Q2. State two features of a flat organisational structure. [2 marks]
- Cue. Any two of: few levels in the hierarchy, wide spans of control, a short chain of command, faster communication, lower management costs, or more delegation to staff.
Q3. Explain one advantage for staff motivation of widening managers' spans of control. [4 marks]
- Cue. A wider span means a manager supervises more staff and cannot oversee every detail, so more authority is delegated to workers. Being trusted with responsibility for their own tasks can motivate staff, making them feel valued and increasing job satisfaction, which may raise effort and productivity. So wider spans can improve motivation by pushing genuine responsibility down to the workforce, provided staff are capable of handling it.
Exam-style practice questions
Practice questions written in the style of SEAB exam questions on this dot point, with worked answer explainers. The year tag is the paper they imitate, not the source.
Original4 marksAn organisation chart shows a manager with eight people reporting directly to her, and below them three levels of staff. (a) State the manager's span of control. (b) Explain what is meant by the chain of command in this business.Show worked answer →
(a) The manager's span of control is eight, because eight people report directly to her. (Span of control is the number of subordinates a manager is directly responsible for.)

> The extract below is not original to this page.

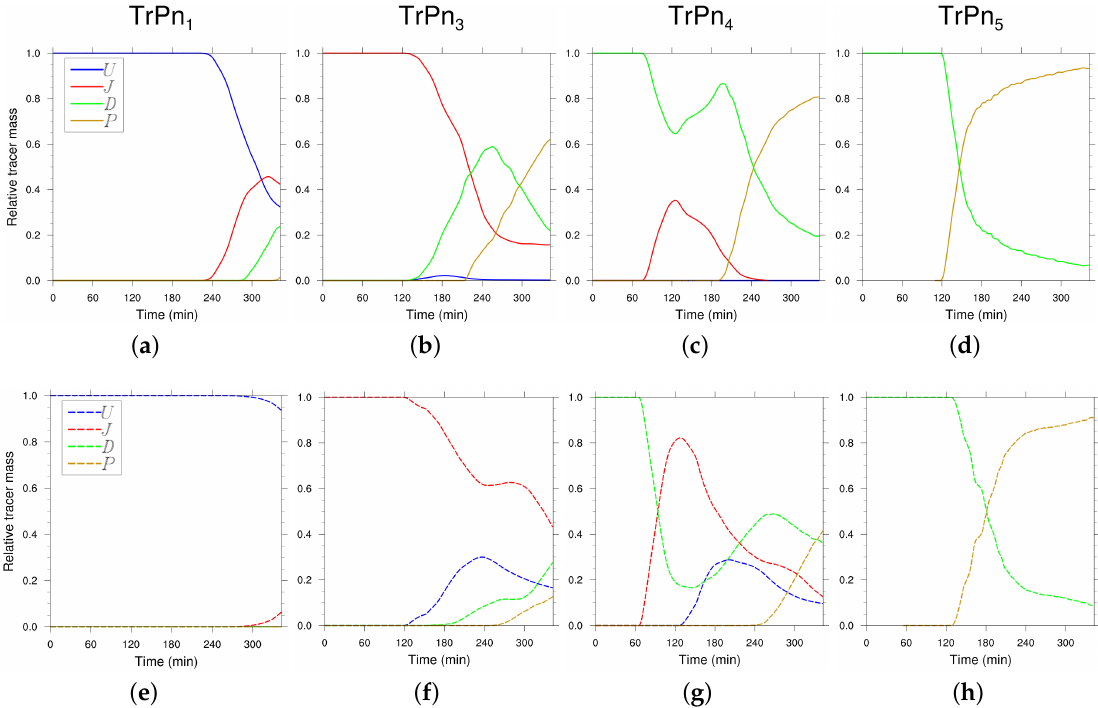
Figure 10. Time series of the relative tracer mass ( R M ) at the different control volumes in the system ( V U , V J , V D and V P ) for tracers TrPn 1 released at U ( a and e ), TrPn 3 released at J ( b and f ), TrPn 4 released at the beginning of D ( c and g ) and TrPn 5 released at the center of D ( d and h ). Note that n = 1 for P1 and n = 2 for P2. Solid lines represent values of P1 (top row), while dashed lines stand for P2 (bottom row). The location of the emission source of each of the tracers is presented in Figure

(b) The chain of command is the line of authority down which instructions pass from the top of the organisation to the bottom, and along which staff report upward. In this business it runs from the top down through the manager and then through the three levels of staff below, so each level passes orders down and reports to the level above.
Markers reward correctly stating the span of control as eight and explaining the chain of command as the line of authority and communication from top to bottom of the organisation.
Original8 marksA growing company is deciding whether to keep its tall organisational structure or move to a flatter one with fewer levels. Discuss the advantages and disadvantages of moving to a flatter structure.Show worked answer →
Explain the change. A tall structure has many levels and narrow spans of control; a flat structure has fewer levels and wider spans of control, so removing layers makes the structure flatter.
Analyse the advantages. Flatter structures shorten the chain of command, so communication is faster and clearer with fewer levels to pass through. They cut management costs by removing layers of managers, and wider spans push more delegation down to staff, which can improve motivation as workers gain responsibility.
Analyse the disadvantages. Wider spans of control mean each manager supervises more staff, so they may be stretched and less able to support each worker. Some staff lose promotion steps as layers disappear, which can lower motivation, and the change itself can be disruptive and create job losses among middle managers.
Reach a judgement. A flatter structure suits the firm if it wants faster communication, lower costs and more empowered staff, and if managers can cope with wider spans. If close supervision is needed or managers are already stretched, a flatter structure may harm control. A balanced answer recommends flattening only if managers can handle wider spans and the firm values speed and delegation over close control.
Markers reward explaining tall versus flat, analysing faster communication, lower cost and delegation against wider spans and lost promotion, and a justified judgement.